The Problem with Modicare

The Union Budget is a big financial event in India. Each year, the finance minister of the nation sets the national priorities and also the plan to fund them. The 2018 budget came in as a shocker for most people in India. The middle class was hoping for a significant tax reduction. However, there was no reduction in taxes. Instead, the taxes were increased to some extent. On the other hand, India has announced the most ambitious health care scheme known to the world. It is colloquially being called Modicare because it is being introduced under the leadership of Prime Minister Narendra Modi. This scheme is likely to provide insurance to 100 million families, i.e., about 500 million individuals. The insurance provided will be to the tune of Rs.5 lakhs per family.

Critics are not very upbeat about Modicare. The scheme has started facing criticisms from various people even before any changes have been implemented. In this article, we will understand the various shortcomings of the proposed Modicare scheme.

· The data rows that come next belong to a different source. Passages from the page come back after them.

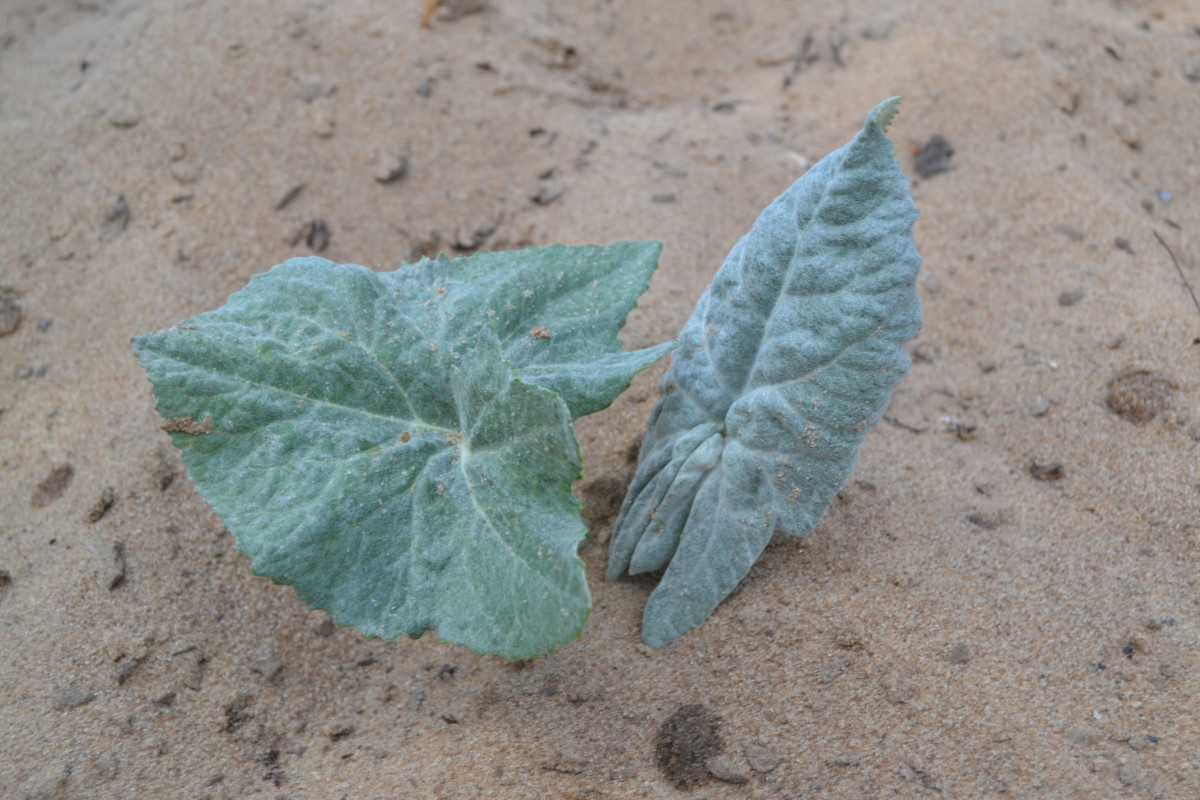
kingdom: Plantae
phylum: Tracheophyta
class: Magnoliopsida
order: Asterales
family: Asteraceae
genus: Petasites
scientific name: Petasites spurius
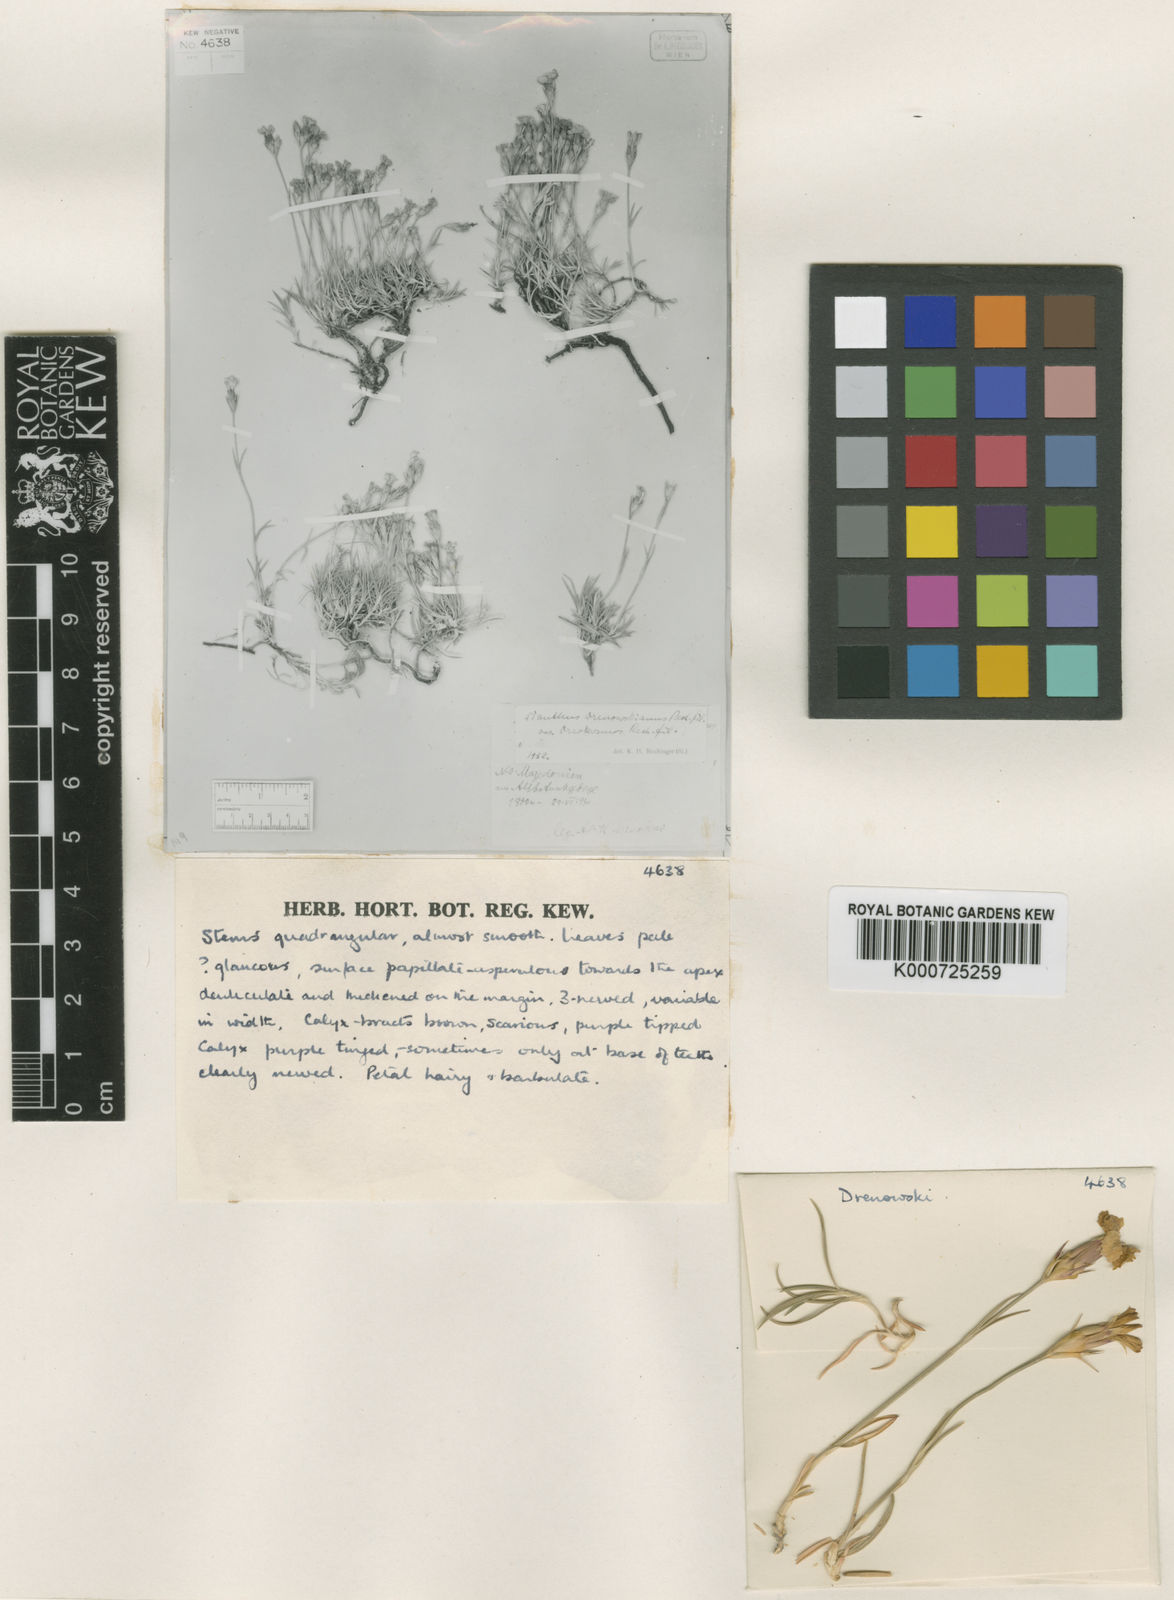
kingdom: Plantae
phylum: Tracheophyta
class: Magnoliopsida
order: Caryophyllales
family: Caryophyllaceae
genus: Dianthus
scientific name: Dianthus gracilis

  • Transfer of Wealth: The biggest criticisms being leveled against Modicare is that it is not economically viable. Many economic experts believe that this scheme has been created only to gain political mileage. It is for this reason that the benefits are targeted towards a specific class of people who become the majority of the vote bank. This is where Modicare is in sharp contrast to Obamacare. Obamacare provided a universal health benefit to every American regardless of their economic status. Even the middle class was covered under Obamacare. On the other hand, Modicare specifically excludes the middle class. The plan is meant to only fund the lower class. The irony is that middle class is expected to pay the entire bill. Income tax revenues in India are largely generated by the middle class. However, they will not receive any benefits. Hence, it can be said that Modicare is a giant transfer of wealth scheme. It taxes the middle class to pay for the lower classes in order to achieve political gain.
  • Lack of Funding: Another major problem with Modicare is the lack of funding that the government has in place to fund a program of this magnitude. The Indian government has allocated 2 trillion rupees towards this scheme. This amount is woefully inadequate given that 50 billion individuals are going to be covered by this scheme. Hence, the government has budgeted only Rs. 40 per individual per annum. Obviously, the health insurance premiums are not that low. Hence, it is likely that the expenditure from this scheme will cause a drastic spike in the fiscal deficit. Once again the comparison with Obamacare provides some context. In 2010, President Obama was of the opinion that providing healthcare to entire nation would cost the US government close to $940 million over a ten year period. However, within two years, the estimates were revised to $1100 billion. This gives an idea about the amount of expenditure required to sustain such a program. If we assume that the cost of providing healthcare in India is one-tenth as compared to the United States, the government is still woefully short of money. Hence, it seems to be only a political decision with little economic or financial backing.
  • Fragmented Healthcare System: Modicare is likely to face another major challenge. The fact of the matter is that healthcare is highly fragmented within the nation. The cost and quality of healthcare received vary widely depending upon the location. Hence, it would be difficult for the government to keep a check on whether the insurance claims they are paying out are genuine.

    Also, the hospitals that are being built in India are only in Tier-1 and Tier-2 cities. There are very limited healthcare facilities that are provided in smaller cities. It is for this reason that the government is likely to face problems in implementing this problem. They will face problems such as availability of healthcare professionals, distribution of medicines, etc. Mexico has already tried to implement a similar healthcare program. They have also faced the same difficulties since a majority of their population resides in rural areas whereas the majority of the healthcare infrastructure is in urban areas.

  • Healthcare Inflation: healthcare inflation is closely linked to the percentage of the population that is insured. When people pay from their pockets, they are very cognizant of the costs that they are paying for different treatments. On the other hand, if the insurance company is paying, people stop comparing costs or even thinking about them. This is the reason why an increase in insurance coverage almost inevitably leads to an increase in healthcare costs. The United States has suffered from these increasing healthcare costs. Most Americans who do not have insurance are simply not able to afford healthcare. They often have to fly to other countries like India in order to obtain cost-effective healthcare.

To sum it up, Modicare is a political program. The sole objective of the program is to garner political benefits for the ruling party. The program is neither morally correct nor economically feasible. It is a forceful redistribution of wealth from the middle class to the poor. The middle class now have to pay their own insurance premium as well as that of the people below poverty line.